--- start EXTRACTED TEXT ---

Praveen Kumar Gorakavi (born 24 May 1989) is an Indian scientist, chemical engineer, inventor and consultant, recognised as a polymath and former child prodigy for his works in science and engineering from childhood.

Praveen Kumar Gorakavi has co-founded The Phi Factory, a socially conscious R&I initiative that develops one social innovation for every three commercial technologies it develops.

Early life and education 

Gorakavi studied chemical engineering at the Osmania University and later dropped out of the Ph.D. programme from the Indian Institute of Chemical Technology to pursue innovation at The Phi Factory.

Career 

Gorakavi's innovations span multiple scientific fields. He has developed a low-cost artificial limb, products for water purification, food storage, and biofuel synthesis.

Notable Works

At 13 years of age, Praveen devised a calendar for 20,000 years (from 10,000 BC to 10,000 AD). He identified some 27 mathematical equations on which an ideal calendar should be based. Later, he extended this calendar to 40,000 years and even rendered it into the Braille script. He designed a low-cost artificial leg with knee and ankle movement. He has also designed a low-cost mechanical brailler to increase braille literacy in the developing world.

In another instance, he developed a pen that could produce as many as 256 colours. This same concept could be used for nail paint, face foundation and other cosmetics. He also worked on fragrance encapsulation technology for sanitary pads, baby diapers and detergent powder. He also developed a holographic ink that makes segregation of packaging materials easy and enhances the productivity more than 2.5 times. The other product from Gorakavi's stable includes wrinkle free composite suit fabric that finds a use apparels segment. Then there is 'dosa' premix formulation in a can. The other technologies include a water purification device, orthopaedic catheter for spinal restoration and liquid jetting mechanism for electric tooth brush among others.

Praveen Kumar Gorakavi, who started off as a child prodigy and went on to commercialise 28 technologies in partnership with various companies including Fortune 500 companies, government agencies and scientific institutions.

--- end EXTRACTED TEXT ---
--- start RECORD LIST ---

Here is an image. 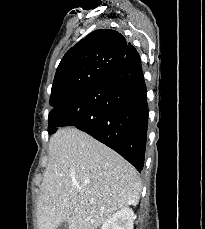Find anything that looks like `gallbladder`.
<instances>
[{"label":"gallbladder","instance_id":"bac80fb5","mask_svg":"<svg viewBox=\"0 0 205 229\" xmlns=\"http://www.w3.org/2000/svg\"><path fill=\"white\" fill-rule=\"evenodd\" d=\"M56 229H68V223L63 222Z\"/></svg>","mask_w":205,"mask_h":229}]
</instances>
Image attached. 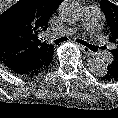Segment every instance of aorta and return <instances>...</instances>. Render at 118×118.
<instances>
[{
    "mask_svg": "<svg viewBox=\"0 0 118 118\" xmlns=\"http://www.w3.org/2000/svg\"><path fill=\"white\" fill-rule=\"evenodd\" d=\"M59 13L62 20L68 23H75L79 21L82 16L81 7L75 1H66L63 3ZM87 66L89 71L96 75H102L107 71L106 63L99 57L91 58Z\"/></svg>",
    "mask_w": 118,
    "mask_h": 118,
    "instance_id": "762f6f07",
    "label": "aorta"
}]
</instances>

--- end RECORD LIST ---

* INSTRUCTION *
Answer these from the biography of Praveen Kumar Gorakavi:
1. At which university did he study chemical engineering?
2. How many years did the calendar he devised at age 13 cover?
3. How many technologies has he commercialized?
The entries come from a separate source unrelated to the biography.

* RESULT *
1. Osmania University
2. 20,000 years
3. 28